The Bank of England have held interest rates at 4.75% after a uptick in inflation in November, which will have disappointed many variable rate mortgage holders.
This week, the Office for National Statistics revealed that consumer prices had risen by 2.6% annually in November, and this was followed by the Monetary Policy Commission (MPC) voting to hold the main interest rate at 4.75%, where it has sat since being reduced from 5% last month.
A few weeks ago, many had been hopeful that the rate would be lowered once more before the end of the year, but this became less of a likelihood as the decision date moved closer – and the MPC’s more cautious decision was widely expected by analysts when it came yesterday.
On a positive note, Rob Wood, the chief UK economist at the consultancy Pantheon Macroeconomics, said that a “February rate cut still looks more likely than not to us”. However, for some in the property market, there may now be decisions to be made.
Variable interest rates won’t fall
Mortgage holders who have opted for variable rates tend to do so in the hope that rates are set to fall, and therefore don’t want to lock into a fixed rate.
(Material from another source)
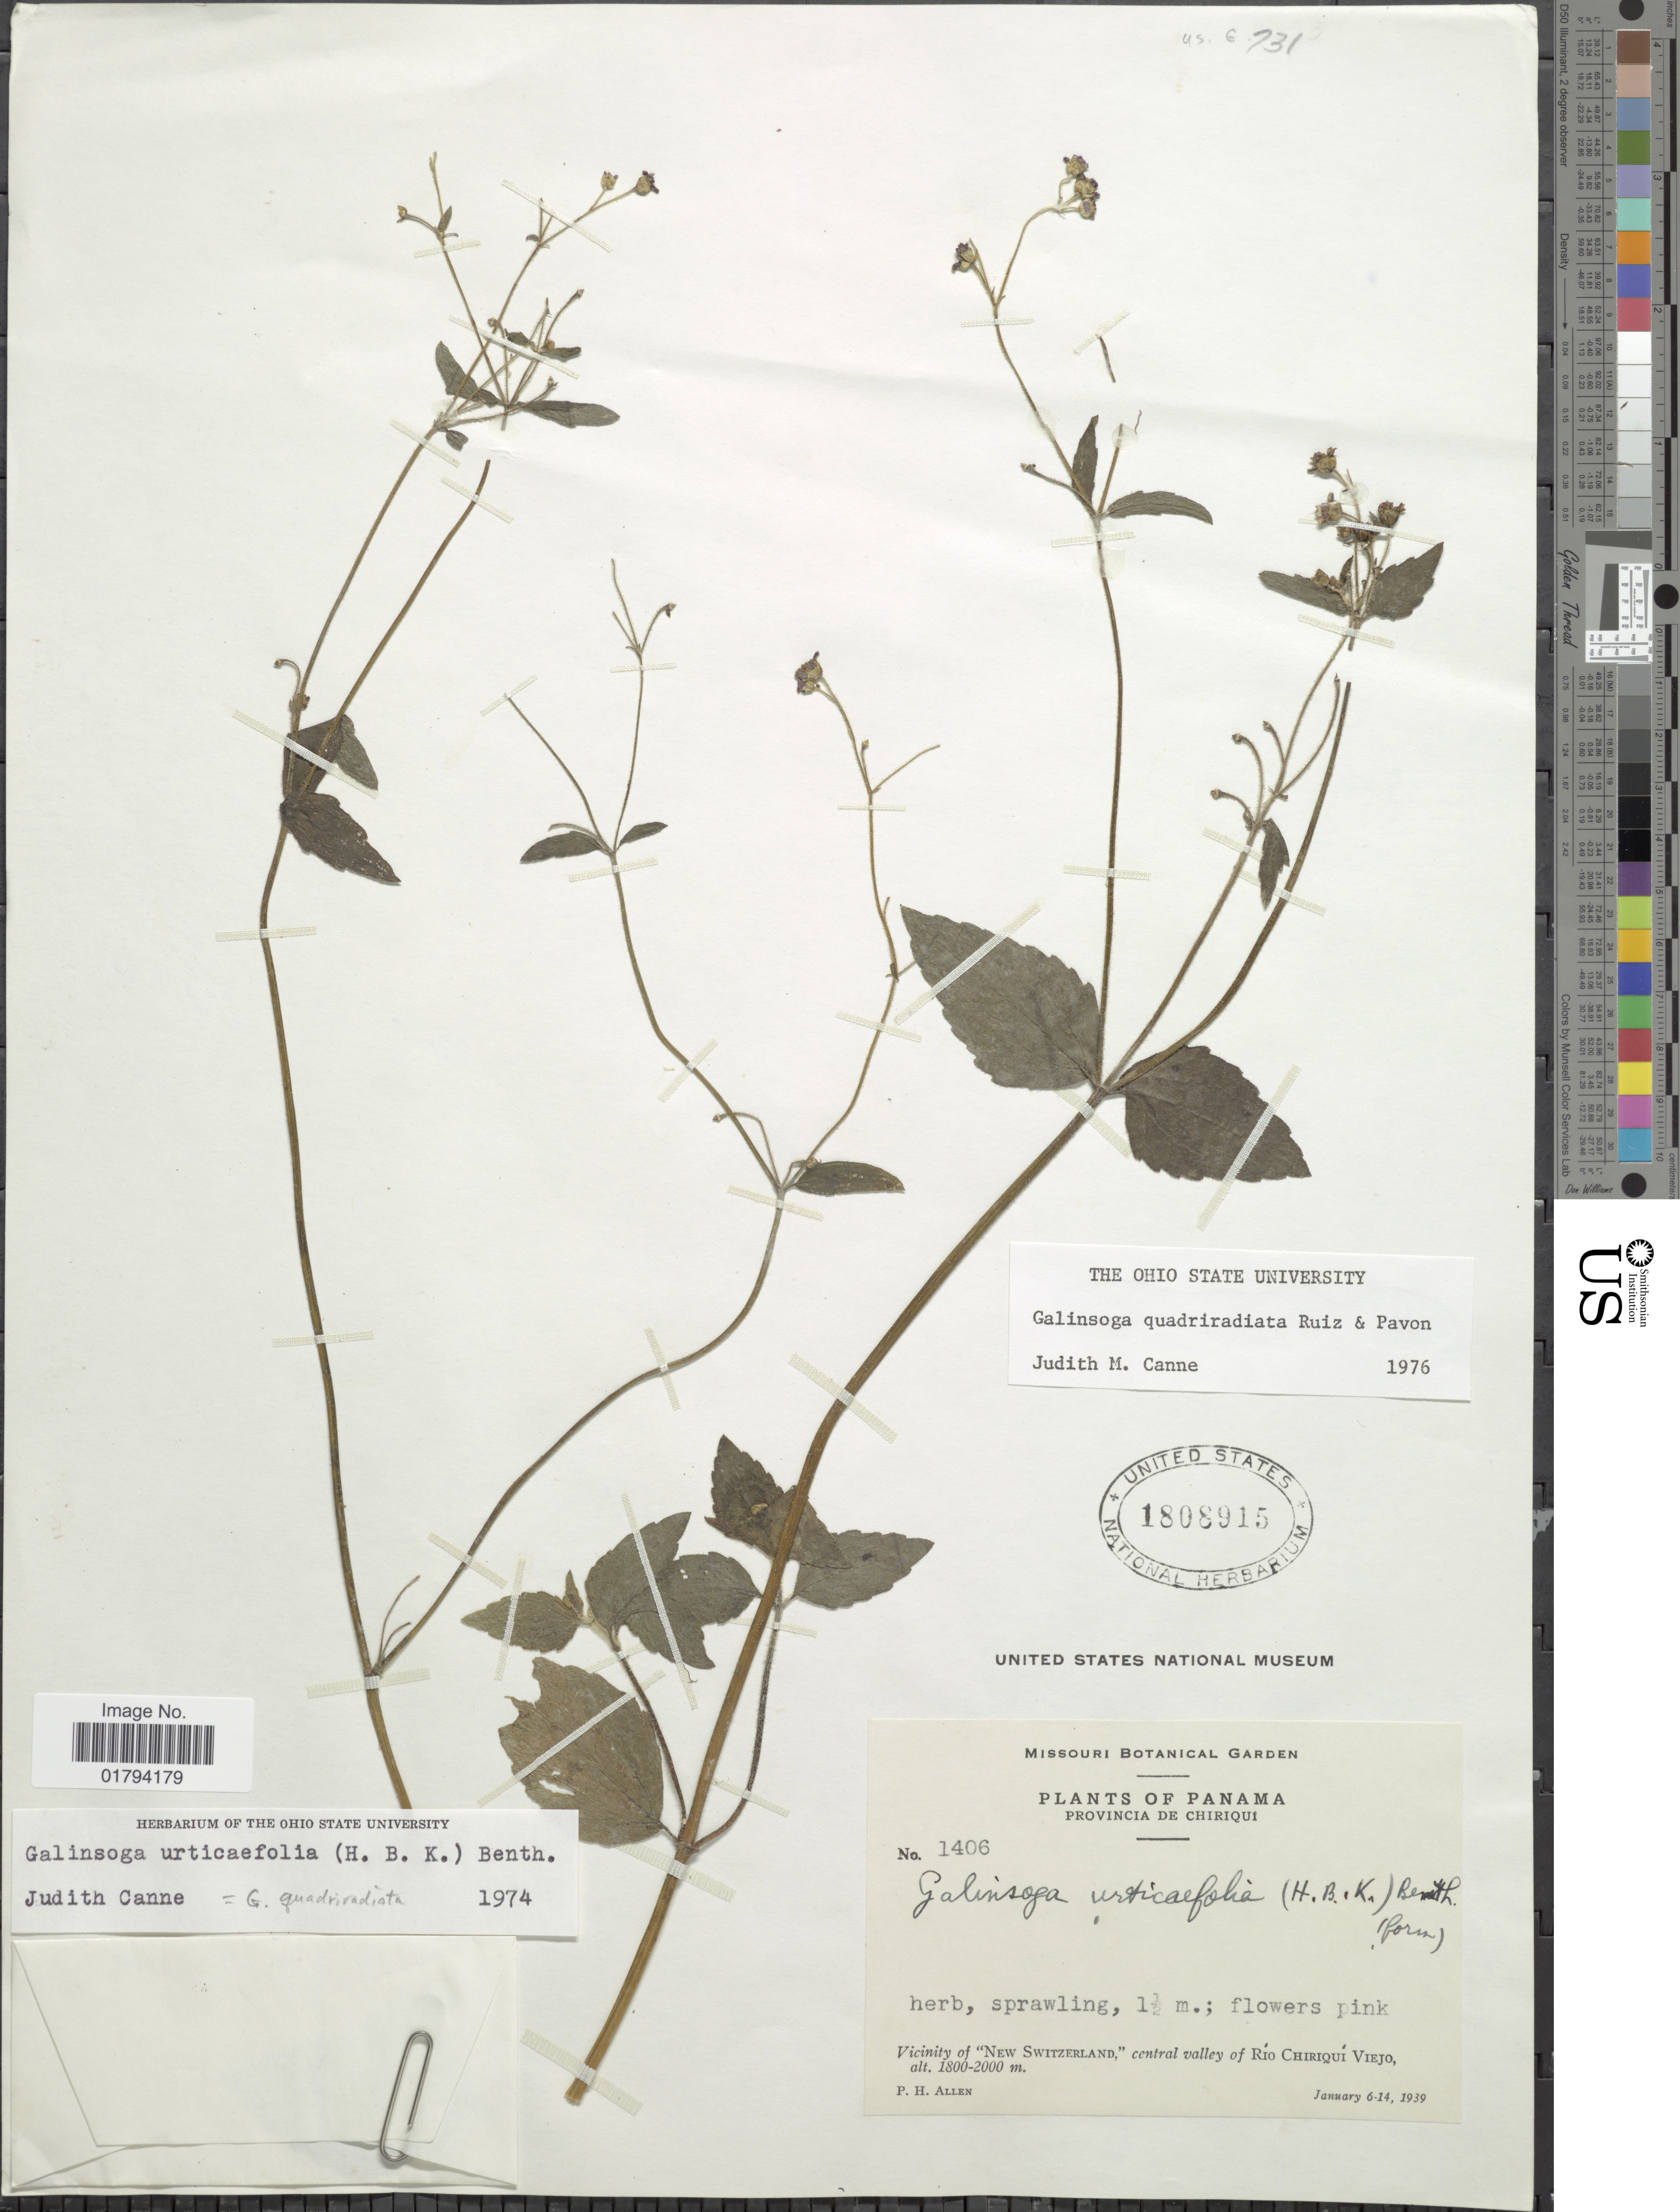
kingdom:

Some borrowers choose a variable rate for more flexibility, as they allow higher overpayments than a fixed rate mortgage, which may be beneficial for those in a position to pay off their loan more quickly.
However, for those on tracker mortgages or standard variable rates – which tends to be the lender’s ‘default’ rate, and the most expensive – the latest interest rate announcement means they are not yet set to benefit from cheaper payments as their rate will remain unchanged.
To put it into perspective, the latest figures from Moneyfactscompare show that the average standard variable rate is currently 7.85%, which is down on last month’s 7.95%, and further from December 2023’s level of 8.19%.
However, the average two-year fixed rate, which is currently the most popular option, is currently 5.52%, having fallen from a high of 6.04% last December, although it is up slightly from last month’s average of 5.39%.
According to Rachel Springall, finance expert at Moneyfactscompare.co.uk, borrowers are likely to feel “frustrated” that mortgages have not become significantly cheaper over the course of 2024, with the hope that the situation will change next year with more interest rate reductions.
“Cuts to the base rate may also delight borrowers who are stuck on a variable rate deal or are soon to come off their low-rate fixed deal, indeed there are estimated to be millions of borrowers due to refinance in 2025,” she said.
“The incentive to switch away from a Standard Variable Rate (SVR) remains prevalent as a typical mortgage being charged the current average SVR of 7.85% would be paying £366 more per month, compared to a typical two-year fixed rate.”
What could the future hold?
While there will always be much speculation around what will happen with inflation, the economy and interest rates, uncertainty abounds as there are multiple factors at play that will influence each of these things.
Opting for a fixed rate mortgage can offer peace of mind that you will have a stable product for the term chosen, unaffected by what happens in the market – but there will still be some who prefer to hedge their bets and hold out for cheaper options.
Rachel Springall added: “Those looking to fix for longer will find the average five-year fixed rate has not fallen as much as its two-year counterpart in 2024, but borrowers may well choose them for peace of mind.
“Mortgage rates have been volatile this year, particularly surrounding the Budget when swap rates rose and caused lenders to re-think their future rate pricing. This spells uncertainty for borrowers as there really is no way of predicting where rates will go.
“Those concerned should seek advice to get a grasp on the latest deals available to them. First-time buyers in particular need support to help their deposits stretch a bit further as affordable housing is in short supply.”
It is important to note that, historically, interest rates in the UK have been at much higher levels, and the ultra-low rates of more recent years had been unprecedented.
According to Trading Economics, the average interest rate in the UK was 7.07% between 1971 and 2024. This spanned from an all-time high of 17% in November 1979, down to a record low of 0.1% in March 2020.